Si ya le habían asignado una enfermera de pacientes terminales, parecía improbable que los médicos le hubieran dicho tal cosa. Aunque tal vez lo hubieran hecho para levantarle el ánimo, o tal vez Ez se imaginaba que lo habían hecho, o puede que la arrogancia le hiciera hablar así, aquella maravillosa arrogancia suya, imposible de erradicar.

– Bueno, te deseo suerte, Ez -le dijo-. Si quieres hablar conmigo, toma nota de mi número. -Se lo dio.

– Estupendo -dijo Ezra.

– Estoy siempre aquí. Si te apetece, hazlo, llámame. Cuando quieras. ¿Lo harás?

– Muy bien. Lo haré.

– De acuerdo. Bueno, adiós.

– Adiós, hasta pronto -replicó Ezra-. Sácale brillo a la estatuilla.

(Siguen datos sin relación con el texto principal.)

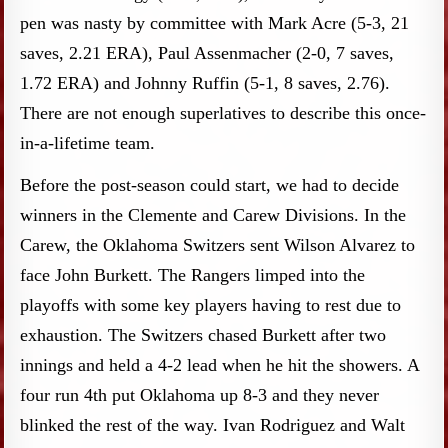
pen was nasty by committee with Mark Acre (5-3, 21
saves, 2.21 ERA), Paul Assenmacher (2-0, 7 saves,
1.72 ERA) and Johnny Ruffin (5-1, 8 saves, 2.76).
There are not enough superlatives to describe this once-
in-a-lifetime team.
Before the post-season could start, we had to decide
winners in the Clemente and Carew Divisions. In the
Carew, the Oklahoma Switzers sent Wilson Alvarez to
face John Burkett. The Rangers limped into the
playoffs with some key players having to rest due to
exhaustion. The Switzers chased Burkett after two
innings and held a 4-2 lead when he hit the showers. A
four run 4th put Oklahoma up 8-3 and they never
blinked the rest of the way. Ivan Rodriguez and Walt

Durante horas, después de las tres llamadas consecutivas (y tras la predecible banalidad e inutilidad de la charla para levantar la moral, tras el intento de revivir el espíritu de antaño al evocar recuerdos de las vidas de sus colegas, tratando de encontrar algo que decir para animar a los que carecían de esperanzas y apartarlos del borde del abismo), lo que quería hacer no solo era telefonear a su hija, a la que había encontrado en el hospital con Phoebe, sino revivir su propio espíritu telefoneando a sus padres. Sin embargo, lo que había sabido no era nada comparado con el ataque inevitable que es el final de la vida. De haber sido consciente del sufrimiento mortal de cada hombre y mujer a los que había conocido durante sus años de vida profesional, de la dolorosa historia de pesar, pérdida y estoicismo de cada uno, de miedo, pánico, aislamiento y terror, de haber conocido cada cosa que les había sido arrebatada y que en otro tiempo había sido vitalmente suya, y la manera sistemática en que eran destruidos, habría tenido que permanecer junto al teléfono todo el día hasta la noche, haciendo otro centenar de llamadas por lo menos. La vejez no es una batalla; la vejez es una masacre.

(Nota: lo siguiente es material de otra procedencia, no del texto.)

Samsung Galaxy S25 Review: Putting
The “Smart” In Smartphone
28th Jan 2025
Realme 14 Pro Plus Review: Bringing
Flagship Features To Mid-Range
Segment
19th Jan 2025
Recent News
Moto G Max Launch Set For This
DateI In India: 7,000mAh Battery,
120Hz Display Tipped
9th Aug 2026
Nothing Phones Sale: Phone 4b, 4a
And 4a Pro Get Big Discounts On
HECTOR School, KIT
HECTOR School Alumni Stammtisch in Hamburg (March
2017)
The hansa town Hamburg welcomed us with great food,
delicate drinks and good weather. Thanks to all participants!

La siguiente vez que fue al hospital para la revisión anual de las carótidas, el sonograma reveló que la segunda carótida estaba seriamente obstruida y requería una intervención quirúrgica. Aquel iba a ser el séptimo año seguido que le hospitalizaban. La noticia le sobresaltó, en particular porque aquella mañana le habían comunicado por teléfono la muerte de Ezra Pollock, pero por lo menos le operaría el mismo cirujano vascular y la intervención sería en el mismo hospital, y esta vez sabría lo suficiente para no conformarse con anestesia local y pedir que le durmieran del todo. Se esforzó tanto por convencerse, tras su experiencia de la primera operación de carótida, de que no en nada preocupante, que no se molestó en informar a Nancy, sobre todo mientras ella todavía tuviera que ocuparse de su madre. Sin embargo, se empeñó en localizar a Maureen Mrazek, aunque en pocas horas agotó todas las pistas que podía haber tenido sobre su paradero.